***** Reading passage

Priscian


Priscian
Priscian, or the Grammar, relief from the bell tower of Florence by Luca della Robbia

Priscianus Caesariensis (fl. 500 AD), commonly known as Priscian, was a Latin grammarian. He wrote the Institutiones grammaticae ("Grammatical Foundations") on the subject. This work was the standard textbook for the study of Latin during the Middle Ages and provided the raw material for the field of speculative grammar.

Contents

Biography

The details of Priscian's life are largely unknown. Priscian was of Greek descent, and was born and raised in Caesarea (modern Cherchell, Algeria) the capital of the Roman province of Mauretania Caesariensis. According to Cassiodorus, he taught Latin at Constantinople.[1] Priscian's minor works include a panegyric to Anastasius (491—518), written about 512,[2] which helps establish his time period. In addition, the manuscripts of his Institutiones grammaticae contain a subscription to the effect that the work was copied (526, 527) by Flavius Theodorus, a clerk in the imperial secretariat.

Works

Priscian's most famous work, the Institutiones grammaticae, is a systematic exposition of Latin grammar. The dedication to Julian probably indicates the consul and patrician, not the author of a well-known epitome of Justinian's Novellae, who lived somewhat later than Priscian. The grammar is divided into eighteen books, of which the first sixteen deal mainly with sounds, word-formation and inflexions; the last two, which form from a fourth to a third of the whole work, deal with syntax.

**********

* **Goals**:
1. Quote the passage on Priscian from "Priscian's most famous" up to and including "deal with syntax.".
2. According to the passage on Priscian, how many books make up the Institutiones grammaticae?

***** Data excerpts

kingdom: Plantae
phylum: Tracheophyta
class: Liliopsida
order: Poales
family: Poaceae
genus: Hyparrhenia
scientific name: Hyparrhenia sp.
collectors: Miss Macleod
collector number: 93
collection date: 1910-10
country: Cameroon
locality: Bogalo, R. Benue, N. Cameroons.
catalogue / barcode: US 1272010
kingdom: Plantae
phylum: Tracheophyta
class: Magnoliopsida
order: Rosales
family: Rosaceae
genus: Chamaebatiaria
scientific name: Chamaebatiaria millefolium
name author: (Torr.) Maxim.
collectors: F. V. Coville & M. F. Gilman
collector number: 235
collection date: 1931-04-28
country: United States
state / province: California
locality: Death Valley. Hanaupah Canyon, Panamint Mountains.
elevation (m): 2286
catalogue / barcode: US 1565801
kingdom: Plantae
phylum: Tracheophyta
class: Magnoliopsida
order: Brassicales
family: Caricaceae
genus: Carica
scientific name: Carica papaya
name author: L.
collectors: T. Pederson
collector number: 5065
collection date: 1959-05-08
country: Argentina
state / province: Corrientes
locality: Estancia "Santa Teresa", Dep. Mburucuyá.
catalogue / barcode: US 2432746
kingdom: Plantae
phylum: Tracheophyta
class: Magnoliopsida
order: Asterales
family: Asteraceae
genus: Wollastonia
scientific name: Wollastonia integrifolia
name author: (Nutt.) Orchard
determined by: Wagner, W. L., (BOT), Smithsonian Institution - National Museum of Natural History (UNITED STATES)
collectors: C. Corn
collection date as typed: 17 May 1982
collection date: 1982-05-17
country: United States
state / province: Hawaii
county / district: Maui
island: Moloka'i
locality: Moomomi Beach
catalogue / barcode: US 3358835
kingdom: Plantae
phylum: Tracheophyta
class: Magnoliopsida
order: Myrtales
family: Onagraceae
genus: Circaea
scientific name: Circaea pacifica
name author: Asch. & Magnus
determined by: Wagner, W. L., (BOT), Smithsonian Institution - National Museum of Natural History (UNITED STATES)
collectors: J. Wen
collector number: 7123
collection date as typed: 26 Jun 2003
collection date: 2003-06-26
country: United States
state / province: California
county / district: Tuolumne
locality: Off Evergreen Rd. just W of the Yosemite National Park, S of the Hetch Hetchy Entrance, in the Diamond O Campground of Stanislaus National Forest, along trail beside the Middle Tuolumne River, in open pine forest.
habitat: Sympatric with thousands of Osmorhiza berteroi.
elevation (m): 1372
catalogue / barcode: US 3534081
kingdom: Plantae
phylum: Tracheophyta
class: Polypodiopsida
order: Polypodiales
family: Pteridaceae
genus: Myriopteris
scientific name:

**********

* **Expected results**:
1.
Priscian's most famous work, the Institutiones grammaticae, is a systematic exposition of Latin grammar. The dedication to Julian probably indicates the consul and patrician, not the author of a well-known epitome of Justinian's Novellae, who lived somewhat later than Priscian. The grammar is divided into eighteen books, of which the first sixteen deal mainly with sounds, word-formation and inflexions; the last two, which form from a fourth to a third of the whole work, deal with syntax.

2. Eighteen books.